Quanto ao principal problema, a escassez de casas novas a preços acessíveis, não estou muito otimista. O Governo não aceitou o pedido de muitos Municípios para a conversão de terrenos rústicos em urbanos, no perímetro das principais áreas urbanas, nomeadamente na AML. E sem terrenos a preços mais baixos, e sem uma reforma fiscal que reduza os custos de construção e comercialização, muitos promotores continuarão a preferir a aposta em empreendimentos de segmento alto, direcionado a compradores estrangeiros e investidores em imóveis de luxo.

Apesar destas nuvens negras no horizonte, as medidas relacionadas com a dispensa de licenciamento administrativo a favor da construção com informação prévia poderão ter um impacto positivo na construção, alteração ou ampliação de casas, nos casos em que exista plano de pormenor, loteamento, quando esta disponha de desenho urbano e programação de obras de urbanização e edificação, ficando essas construções isentas de qualquer controlo preventivo. O governo nomeou um grupo de trabalho com o objetivo de avançar com o chamado "Simplex do Licenciamento", após a recente aprovação do Projeto-lei 77, e que visa a simplificação dos licenciamentos urbanos, entre outras medidas. Esta é uma alteração legislativa com forte impacto na construção de novas habitações e que envolve a revisão de cerca de 2000 diplomas legais e mais de 300 regulamentos municipais, do RGEU-Regulamento geral das edificações urbanas que remonta a 1951, do Regime Jurídico da Urbanização e Edificação (RJUE) e do Regime Jurídico dos Instrumentos de Gestão Territorial (RJIGT). Não se adivinha uma tarefa fácil, até pela oposição já manifestada pelas ordens profissionais e pela Associação Nacional de Municípios Portugueses (ANMP), mas parece-me uma medida positiva, há muito desejada e em linha com o que já se faz noutros paises europeus.

Esta escassez de oferta manterá o impacto negativo no setor da mediação imobiliária, levando ao encerramento de muitas pequenas agências e ao abandono da carreira por muitos profissionais que trabalham neste setor, trocando a instabilidade em que operam por outras carreiras com rendimentos mais previsíveis. Era algo já antecipado, pois o número de 50.000 trabalhadores registado no INE é claramente excessivo face à realidade do setor em Portugal.
....................
Teste de compreensão
**1)** Indique se cada afirmação está de acordo com o texto sobre habitação, respondendo sim ou não e citando as palavras que o decidem: (a) O Governo aceitou o pedido dos Municípios para converter terrenos rústicos em urbanos. (b) O RGEU remonta a 1951. (c) A ANMP manifestou apoio à simplificação dos licenciamentos.
**2)** Prossiga, por favor, o texto sobre habitação a partir do ponto em que termina.
As linhas que se seguem nada têm a ver com o texto sobre habitação.
....................
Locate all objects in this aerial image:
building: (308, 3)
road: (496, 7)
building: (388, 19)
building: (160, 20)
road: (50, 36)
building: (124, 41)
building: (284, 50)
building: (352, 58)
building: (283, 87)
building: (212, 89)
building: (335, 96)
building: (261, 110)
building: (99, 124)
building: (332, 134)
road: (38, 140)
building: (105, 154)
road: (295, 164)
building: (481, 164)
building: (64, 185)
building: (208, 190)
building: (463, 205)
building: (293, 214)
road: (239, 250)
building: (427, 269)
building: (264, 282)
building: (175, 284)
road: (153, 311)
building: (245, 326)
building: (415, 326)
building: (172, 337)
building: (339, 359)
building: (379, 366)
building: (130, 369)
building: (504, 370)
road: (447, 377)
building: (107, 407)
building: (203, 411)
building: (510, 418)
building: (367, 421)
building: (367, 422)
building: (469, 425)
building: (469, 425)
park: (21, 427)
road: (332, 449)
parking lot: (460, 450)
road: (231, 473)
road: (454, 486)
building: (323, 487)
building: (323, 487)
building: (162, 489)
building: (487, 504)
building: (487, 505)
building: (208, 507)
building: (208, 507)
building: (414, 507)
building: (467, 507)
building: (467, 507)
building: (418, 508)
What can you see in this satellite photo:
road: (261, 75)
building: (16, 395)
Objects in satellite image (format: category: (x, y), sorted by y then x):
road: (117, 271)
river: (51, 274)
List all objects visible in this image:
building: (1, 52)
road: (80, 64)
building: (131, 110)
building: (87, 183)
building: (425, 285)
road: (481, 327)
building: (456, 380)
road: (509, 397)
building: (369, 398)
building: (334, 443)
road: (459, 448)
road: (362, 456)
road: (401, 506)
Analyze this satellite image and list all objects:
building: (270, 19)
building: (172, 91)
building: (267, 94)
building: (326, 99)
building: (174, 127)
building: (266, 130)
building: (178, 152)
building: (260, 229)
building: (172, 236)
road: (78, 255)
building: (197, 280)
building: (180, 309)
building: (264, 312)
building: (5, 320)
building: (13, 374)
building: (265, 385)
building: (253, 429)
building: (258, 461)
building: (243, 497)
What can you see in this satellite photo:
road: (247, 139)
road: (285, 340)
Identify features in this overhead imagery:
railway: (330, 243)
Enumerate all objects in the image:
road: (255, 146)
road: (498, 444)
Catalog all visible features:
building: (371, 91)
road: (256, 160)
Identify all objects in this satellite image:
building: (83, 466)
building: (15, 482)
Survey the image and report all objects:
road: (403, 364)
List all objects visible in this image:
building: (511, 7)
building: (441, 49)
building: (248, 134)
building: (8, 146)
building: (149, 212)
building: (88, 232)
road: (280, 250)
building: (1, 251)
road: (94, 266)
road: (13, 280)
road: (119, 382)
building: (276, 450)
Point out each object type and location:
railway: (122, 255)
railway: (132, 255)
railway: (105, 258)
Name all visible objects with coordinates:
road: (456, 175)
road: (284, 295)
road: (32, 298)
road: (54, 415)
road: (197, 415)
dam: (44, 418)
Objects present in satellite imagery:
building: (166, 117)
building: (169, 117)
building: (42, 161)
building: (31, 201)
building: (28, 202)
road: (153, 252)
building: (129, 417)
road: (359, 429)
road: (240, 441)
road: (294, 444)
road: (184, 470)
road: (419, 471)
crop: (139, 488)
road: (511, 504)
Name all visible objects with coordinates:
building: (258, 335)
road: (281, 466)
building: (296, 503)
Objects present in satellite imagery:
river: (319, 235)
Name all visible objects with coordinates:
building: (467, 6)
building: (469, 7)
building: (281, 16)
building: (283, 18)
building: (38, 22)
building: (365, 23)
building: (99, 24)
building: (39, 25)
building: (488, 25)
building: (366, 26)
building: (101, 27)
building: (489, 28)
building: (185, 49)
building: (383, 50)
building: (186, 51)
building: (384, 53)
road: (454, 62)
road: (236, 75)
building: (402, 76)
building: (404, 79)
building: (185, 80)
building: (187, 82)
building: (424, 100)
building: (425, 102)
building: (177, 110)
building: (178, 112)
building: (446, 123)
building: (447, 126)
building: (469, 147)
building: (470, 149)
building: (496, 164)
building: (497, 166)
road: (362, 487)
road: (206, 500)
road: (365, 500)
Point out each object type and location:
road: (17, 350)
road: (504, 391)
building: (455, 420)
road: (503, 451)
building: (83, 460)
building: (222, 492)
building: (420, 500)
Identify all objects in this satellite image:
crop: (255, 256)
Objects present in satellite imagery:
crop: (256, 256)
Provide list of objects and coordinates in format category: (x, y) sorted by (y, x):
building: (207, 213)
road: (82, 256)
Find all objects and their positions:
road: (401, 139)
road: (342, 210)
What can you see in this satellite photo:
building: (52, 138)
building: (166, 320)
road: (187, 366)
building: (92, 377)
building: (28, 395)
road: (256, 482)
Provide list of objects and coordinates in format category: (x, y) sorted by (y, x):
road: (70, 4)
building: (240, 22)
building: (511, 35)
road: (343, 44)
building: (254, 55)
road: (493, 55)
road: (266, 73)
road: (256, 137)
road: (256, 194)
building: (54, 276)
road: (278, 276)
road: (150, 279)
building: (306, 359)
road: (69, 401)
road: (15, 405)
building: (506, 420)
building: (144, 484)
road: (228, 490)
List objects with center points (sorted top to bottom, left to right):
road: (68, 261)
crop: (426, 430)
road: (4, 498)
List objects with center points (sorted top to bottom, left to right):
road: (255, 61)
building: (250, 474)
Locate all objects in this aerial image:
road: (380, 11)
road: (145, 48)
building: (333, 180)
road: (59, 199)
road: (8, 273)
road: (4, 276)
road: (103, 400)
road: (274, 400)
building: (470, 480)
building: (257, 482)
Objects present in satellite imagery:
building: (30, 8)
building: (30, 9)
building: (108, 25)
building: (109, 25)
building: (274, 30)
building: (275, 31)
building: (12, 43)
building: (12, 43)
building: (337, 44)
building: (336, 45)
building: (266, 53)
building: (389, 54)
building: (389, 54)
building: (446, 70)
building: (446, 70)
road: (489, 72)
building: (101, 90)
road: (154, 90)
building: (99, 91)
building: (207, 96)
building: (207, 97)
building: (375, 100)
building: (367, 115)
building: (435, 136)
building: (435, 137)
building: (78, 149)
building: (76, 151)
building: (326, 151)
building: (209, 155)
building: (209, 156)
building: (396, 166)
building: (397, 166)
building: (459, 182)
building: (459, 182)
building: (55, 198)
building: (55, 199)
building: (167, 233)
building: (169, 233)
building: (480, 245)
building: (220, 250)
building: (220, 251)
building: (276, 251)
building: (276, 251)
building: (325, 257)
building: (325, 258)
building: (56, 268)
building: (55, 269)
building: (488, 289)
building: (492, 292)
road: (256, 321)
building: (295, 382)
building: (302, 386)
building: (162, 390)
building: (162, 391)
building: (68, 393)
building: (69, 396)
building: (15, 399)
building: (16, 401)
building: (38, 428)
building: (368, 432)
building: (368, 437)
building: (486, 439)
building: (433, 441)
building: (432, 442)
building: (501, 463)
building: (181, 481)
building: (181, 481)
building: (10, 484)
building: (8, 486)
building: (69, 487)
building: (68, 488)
....................
Respostas esperadas
**1)**
(a) Não: "O Governo não aceitou o pedido de muitos Municípios para a conversão de terrenos rústicos em urbanos".
(b) Sim: "do RGEU-Regulamento geral das edificações urbanas que remonta a 1951".
(c) Não: "pela oposição já manifestada pelas ordens profissionais e pela Associação Nacional de Municípios Portugueses (ANMP)".

**2)**
Em relação aos preços, teremos cenários distintos.

  • No mercado de nova construção, não se antecipa qualquer queda de preços. O aumento dos custos, apesar da estabilização da inflação, bem como a escassez de oferta, permite aos promotores manter preços altos, especialmente em áreas do país com maior procura: arredores de Lisboa, Porto, Oeiras e Cascais, Madeira e Algarve.
  • No mercado de casas usadas, antecipo que exista uma tendência de estabilização dos preços ou até uma descida, especialmente nas zonas menos valorizadas, ou onde os preços já tinham atingido patamares muito elevados face ao poder de compra dos interessados.
  • No mercado de arrendamento, face à escassez de produtos e tendo em conta o atual clima de desconfiança gerado pelo Pacote Mais Habitação não se adivinham melhoras, antes pelo contrário ;).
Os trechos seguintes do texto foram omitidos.